ECLI:NL:RBSGR:2009:BK1095
Rechtbank 's-Gravenhage
- Eerste aanleg - enkelvoudig
- Rechtspraak.nl
Vaststelling van de verdeling van zorg- en opvoedingstaken na echtscheiding
In deze zaak heeft de Rechtbank 's-Gravenhage op 26 juni 2009 uitspraak gedaan in een geschil tussen een moeder en een vader over de verdeling van zorg- en opvoedingstaken van hun minderjarige kinderen. De zaak is behandeld naar aanleiding van een verzoek van de moeder, dat op 7 mei 2008 was ingediend, en een zelfstandig verzoek van de vader. Tijdens de zitting op 29 mei 2009 waren beide partijen aanwezig, vergezeld door hun advocaten en een vertegenwoordiger van de Raad voor de Kinderbescherming. De rechtbank heeft vastgesteld dat de Wet bevordering voortgezet ouderschap en zorgvuldige scheiding per 1 maart 2009 in werking is getreden, wat invloed heeft op de beoordeling van de verzoeken.
De moeder heeft betoogd dat de huidige contactregeling niet werkbaar is en dat de kinderen gebaat zijn bij een vereenvoudigde regeling. De vader daarentegen heeft gesteld dat de huidige regeling goed verloopt en in het belang van de kinderen is.

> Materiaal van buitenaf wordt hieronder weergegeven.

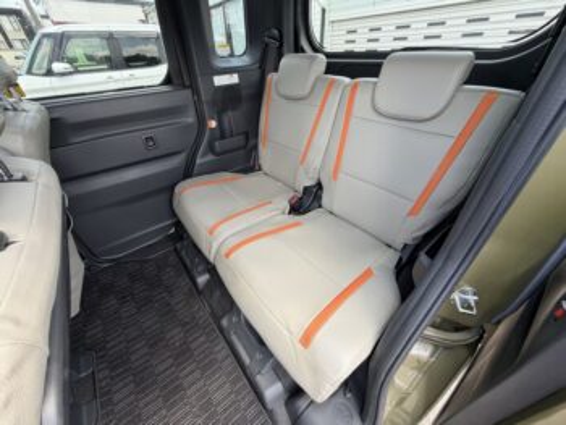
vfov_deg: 85.7
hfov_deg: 102.0
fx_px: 229
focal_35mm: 14
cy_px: 212
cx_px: 283
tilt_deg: -34.7
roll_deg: +0.7
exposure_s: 1/121
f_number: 2.2
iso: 100
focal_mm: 2.22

De Raad voor de Kinderbescherming heeft benadrukt dat goede communicatie tussen de ouders essentieel is voor het welzijn van de kinderen.
De rechtbank heeft geconcludeerd dat, hoewel de communicatie tussen de ouders problematisch is, er geen objectieve gronden zijn om de huidige contactregeling te wijzigen. De rechtbank heeft de bestaande regeling gehandhaafd, waarbij de kinderen bij de vader verblijven van dinsdagmiddag tot maandagochtend om de veertien dagen. De rechtbank heeft partijen aangespoord om hun communicatie te verbeteren en heeft hen erop gewezen dat zij verantwoordelijk blijven voor de opvoeding van hun kinderen, ondanks hun echtscheiding. De beschikking is uitvoerbaar bij voorraad verklaard en iedere partij draagt zijn eigen proceskosten.